Сейчас атумы наперебой пели свои обычные дифирамбы теплицам.
– Ну, меня это не убеждает, – тихо заметил Саймон.
Наоми засмеялась:
– О боже, почему нет? – Ее голос звучал покровительственно.
– Свод никого бы не спас. В конечном счете это ничего не изменило бы.
Наоми просто не могла не оспорить это заявление.
– Но такой свод помог бы нам более эффективно контролировать погоду. Количество солнечного света, химические процессы в верхних слоях атмосферы. Нам все было бы подвластно.
– Только не геологические особенности, которым уже четыре с половиной миллиарда лет, – возразил он.
– Геологические особенности, – пробормотала она, словно не совсем понимая, о чем речь.
Именно в этот момент главный атум решил, что Наоми тоже надо принять участие в обсуждении. Громко и весело девушка озвучила обе позиции. Затем изложила собственное мнение, густо уснащая речь профессиональным жаргоном, и добавила:
– С Марсом слишком многое зависело от биологических средств. Вот в чем была ошибка. Не верьте жизни: ей до вас нет дела. Материальные объекты – вот что важно, и теплицы – это замечательный инструмент. Безусловно, они станут решающим словом в нашем деле.
Присутствующие согласно кивали – все, кроме одного. Вопрос был решен.
И все же, вопреки этой безупречной уверенности, пока что к завершению была близка только одна теплица, укрывающая целый мир; и то это был особый случай. Из всех миров именно Луну было проще всего заключить внутрь полупрозрачного пузыря. Этому способствовали слабая гравитация, соседство с Землей, бурно развивающаяся местная промышленность, а также отсутствие погодных и политических проблем. Свод теплицы был способен удерживать любую атмосферу. Двойные прозрачные алмазные стекла, усиленные нановолокнами, могли успешно противостоять воздействию космоса. Чрезвычайно простой и незамысловатый проект: строительство также не должно было вызвать проблем. Однако «должно быть» на поверку зачастую оказывается иллюзией. Проект «Луна» уже на сорок процентов превысил бюджет, вода, которую получали из астероидов и ледяных комет, требовалась другим проектам терраформирования, включая «Венеру», и даже при наиболее благоприятном сценарии понадобилось бы не менее двадцати лет, для того чтобы в кислородно-неоновой атмосфере на Видимой стороне задули первые ласковые ветра.
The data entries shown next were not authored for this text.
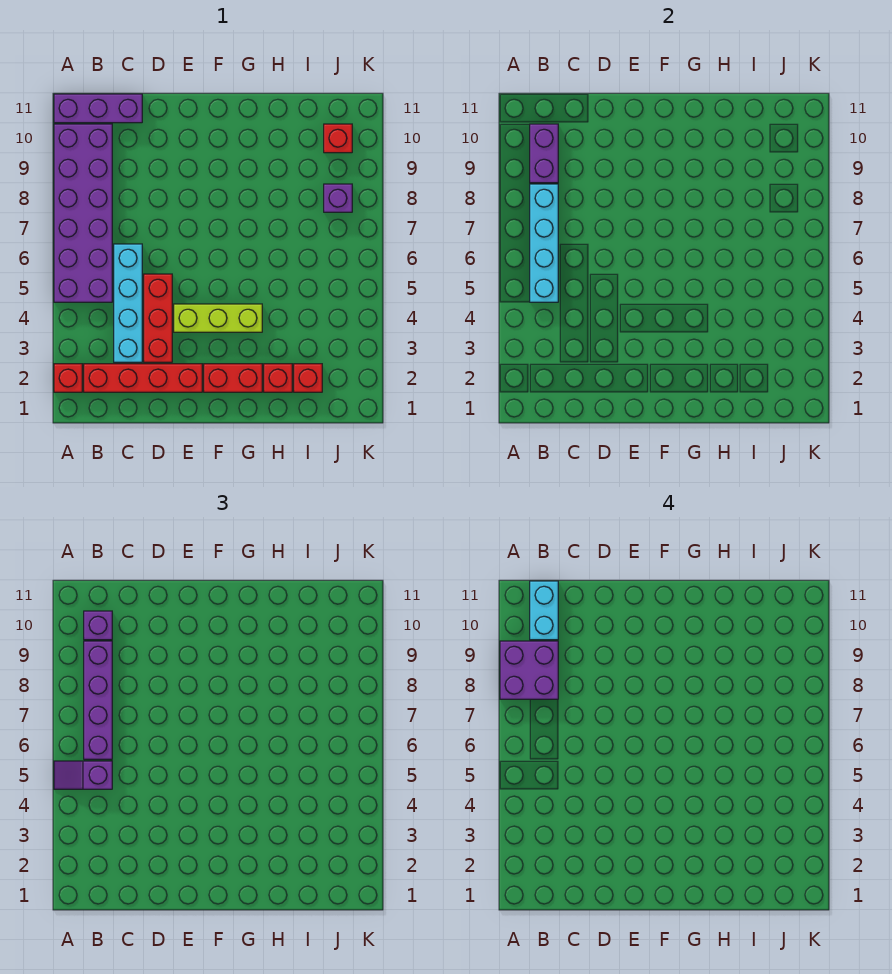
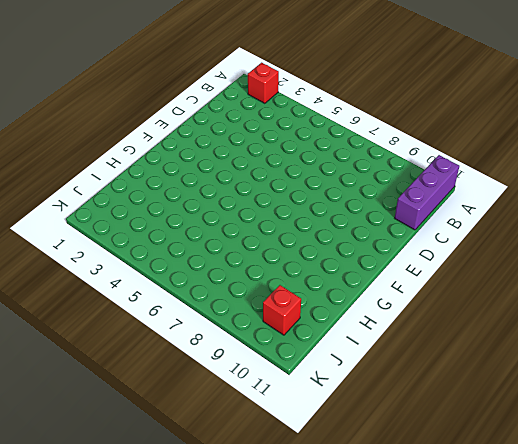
none -> purple brick A5:B10 level 1
none -> red brick B2:E2 level 1
none -> cyan brick C3:C6 level 1

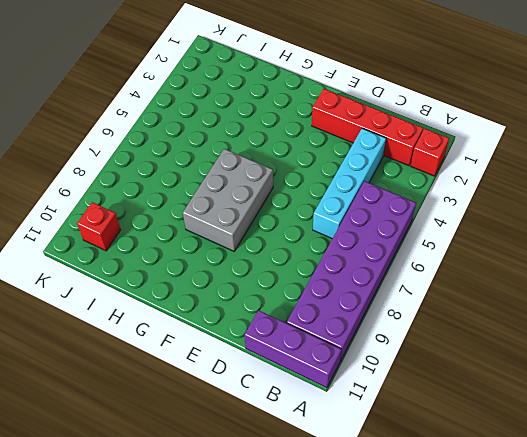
grey brick F6:G8 level 1 -> none
none -> red brick D3:D5 level 1
none -> lime brick E4:G4 level 1
none -> red brick F2:G2 level 1

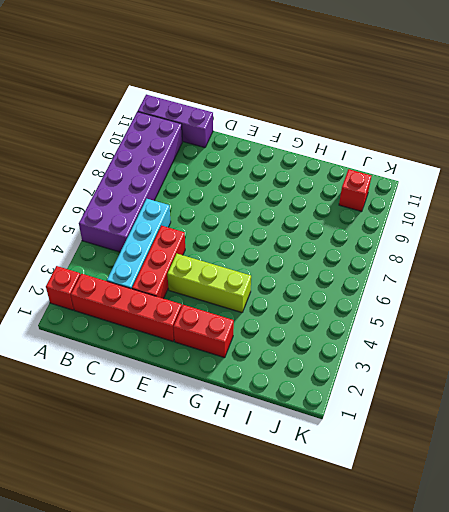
none -> red brick H2 level 1
none -> red brick I2 level 1
none -> purple brick J8 level 1

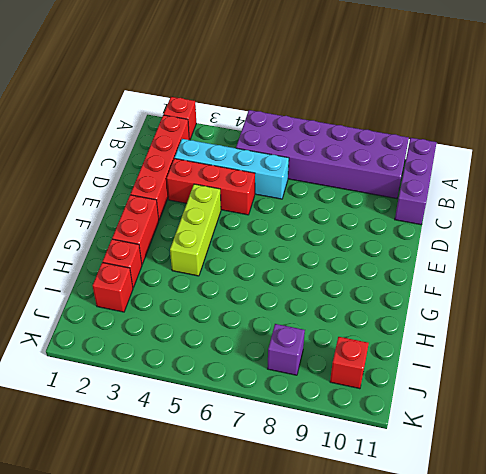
none -> cyan brick B5:B8 level 2
none -> purple brick B9:B10 level 2
none -> purple slope A5:B5 level 3 top B

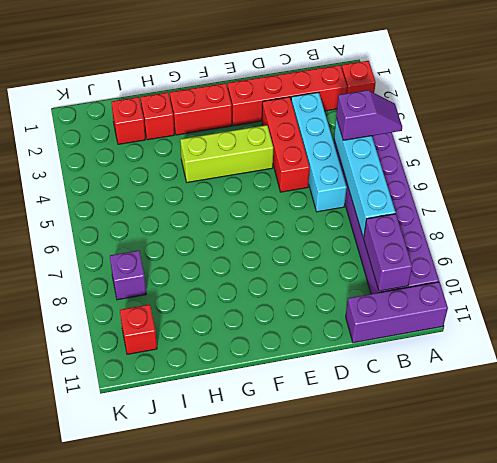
none -> purple brick B6:B9 level 3
none -> purple brick B10 level 3
none -> purple brick A8:B9 level 4

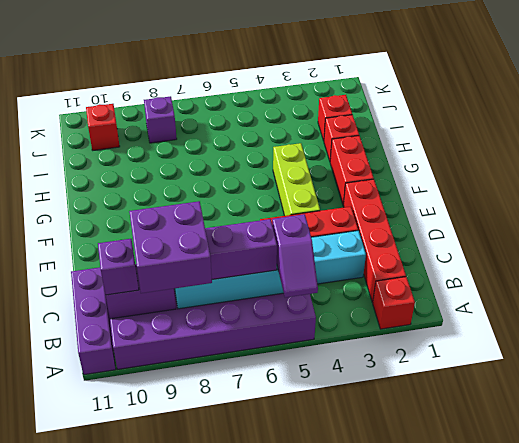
none -> cyan brick B10:B11 level 4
Может, Саймон и был не прав в своих сомнениях. Он и сам надеялся, что ошибается. Однако же его, бывшего марсианина, не покидало неприятное ноющее, но знакомое чувство, будто он вновь стоит на самом краю пропасти.
Прочие атумы благополучно забыли о Саймоне. Основной темой в настоящий момент, их профессиональной страстью была Венера. Обсуждались небольшие проекты. Основные виды работ включали в себя создание атмосферы и рассеяние тепла; очевидные решения предлагались, обсуждались и отвергались, а вскоре их сменяли не менее адекватные ответы, устраивавшие всех. Когда Саймон давал себе труд прислушаться к обсуждению, он понимал, что без усилий может сказать, кто из атумов уже спит с Наоми, а кто ищет способы этого добиться. Это было бы смешно, если бы не серьезные последствия, к которым могла привести животная страсть. Саймон не верил в Великих Богов, но если бы боги наблюдали за ними, они бы наверняка посмеялись над тем, что будущее целых миров зависит от капельки гормонов и от желез, любая из которых без труда уместилась бы в ладони.
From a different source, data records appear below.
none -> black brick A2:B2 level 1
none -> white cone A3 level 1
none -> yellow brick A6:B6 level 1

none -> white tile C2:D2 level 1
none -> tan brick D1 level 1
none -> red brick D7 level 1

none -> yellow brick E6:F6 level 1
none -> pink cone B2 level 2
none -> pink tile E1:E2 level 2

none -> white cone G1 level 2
Председательствовала на этом рабочем обеде главный атум Третьего Округа, руководитель Отдела Высших слоев атмосферы и Климата будущего. Эта женщина была моложе Саймона на десять лет, но добилась гораздо больших успехов; когда она начинала говорить, все присутствующие разом замолкали. Впрочем, это совсем не означало, что ее слушали. Эта группа была не слишком многочисленной и довольно однородной, однако в ее рядах хватало и различных мнений, и необузданных амбиций, неподвластных приказам начальства. Еще сложнее оказалось скоординировать усилия столь неординарных личностей, при том что каждый из них сосредоточивался на собственной цели. Главной темой служила Венера – но сама планета существовала только в виде чисел и единственной удивительно сложной модели. Если бы не сила гравитации и не специфика подсчетов, можно было бы предположить, что эта встреча атумов в закрытом помещении без окон проходит на Луне, или на Каллисто, или на Палладе, или в любой другой точке Солнечной системы, подвергшейся безжалостной и полной трансформации.
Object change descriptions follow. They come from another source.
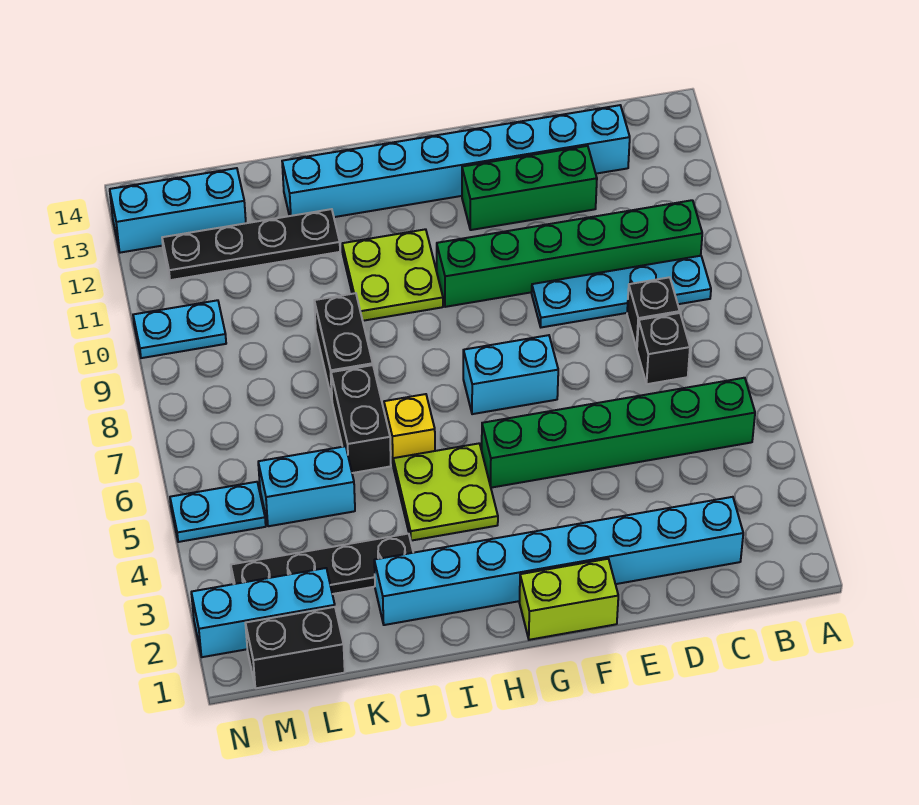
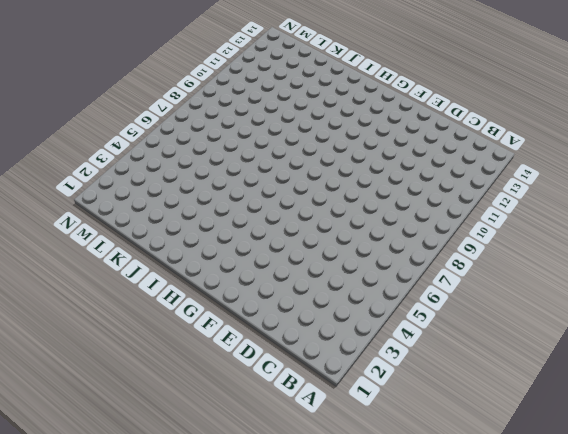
none -> green brick B5:G5 level 1
none -> cyan plate B9:E9 level 1
none -> green brick B10:G10 level 1

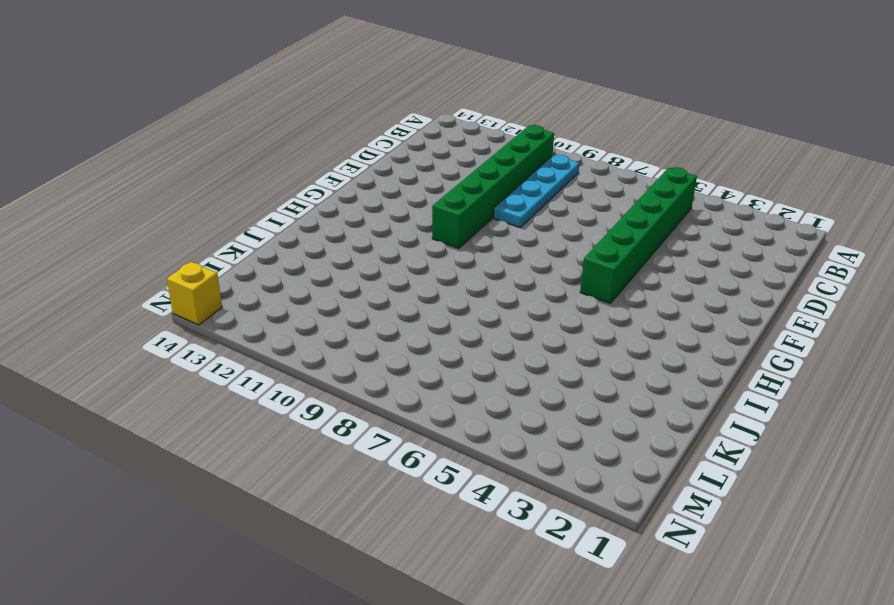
yellow brick N14 level 1 -> yellow brick I6 level 1
none -> cyan brick C2:J2 level 1
none -> black brick C7 level 1
none -> black brick C8 level 1

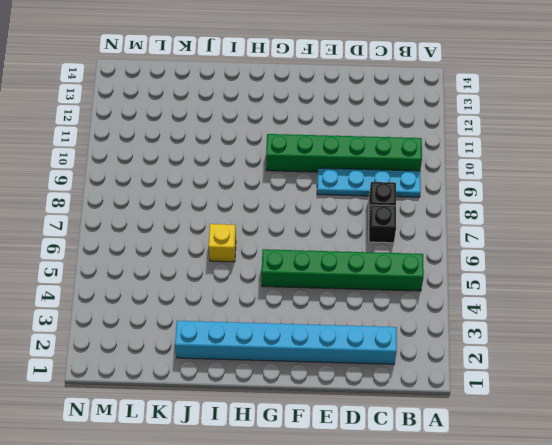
none -> cyan brick C13:J13 level 1
none -> green brick D12:F12 level 1
none -> lime brick F1:G1 level 1

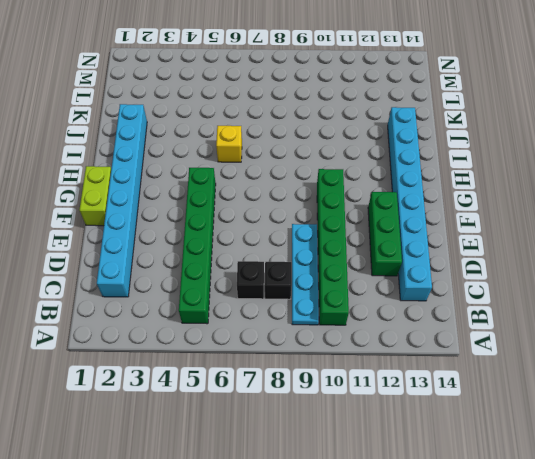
none -> cyan brick F7:G7 level 1
none -> lime plate H4:I5 level 1
none -> lime plate H10:I11 level 1

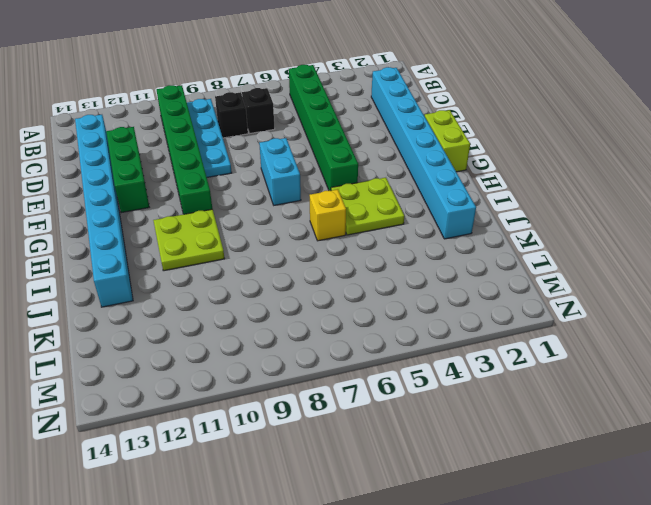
none -> black plate J3:M3 level 1
none -> black brick J6:J7 level 1
none -> black brick J8:J9 level 1

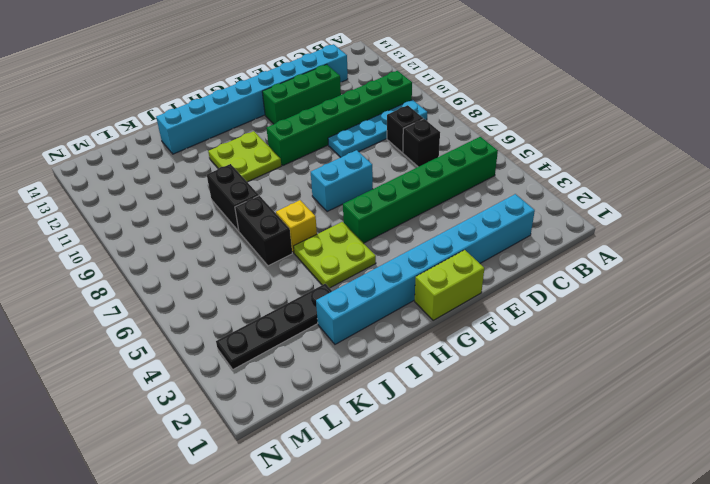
none -> black plate J12:M12 level 1
none -> cyan brick K5:L5 level 1
none -> black brick L1:M1 level 1

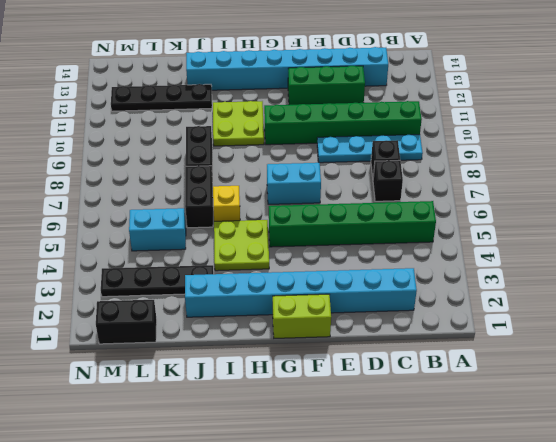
none -> cyan brick L2:N2 level 1
none -> cyan brick L13:N13 level 1
none -> cyan plate M5:N5 level 1

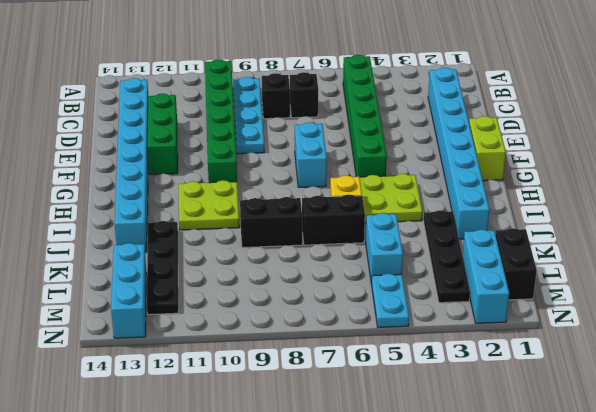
none -> cyan plate M10:N10 level 1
Когда служебное совещание наконец-то завершилось, начальница с тоской посмотрела на Наоми.
– Хорошо поработали, большое спасибо, – сказала она собравшимся.
Все поднялись и направились к дверям. И тут внезапно начальница произнесла полное имя Саймона и, поймав его взгляд, сказала с полуулыбкой:
– У вас новое назначение. На данный момент вы покидаете гидрологическую команду.
Должно быть, кто-то из коллег пожаловался на его неуступчивость или некомпетентность. Возможно, на то и другое. Такое случалось и раньше. Хотя Саймону и было сто двадцать восемь лет, когда его ставили в неудобное положение или стыдили, он всегда ощущал себя маленьким мальчиком.
Но на этот раз ничего плохого не произошло.
– Это потому, что к нам скоро прибудет гость, – с улыбкой призналась начальница. – Представитель от… – она замешкалась, – от Зоопроекта.
– Очередная миссия по сбору материалов? – поинтересовался Саймон.
– О, у этих милых людей всегда найдется очередная миссия, – пожаловалась начальница.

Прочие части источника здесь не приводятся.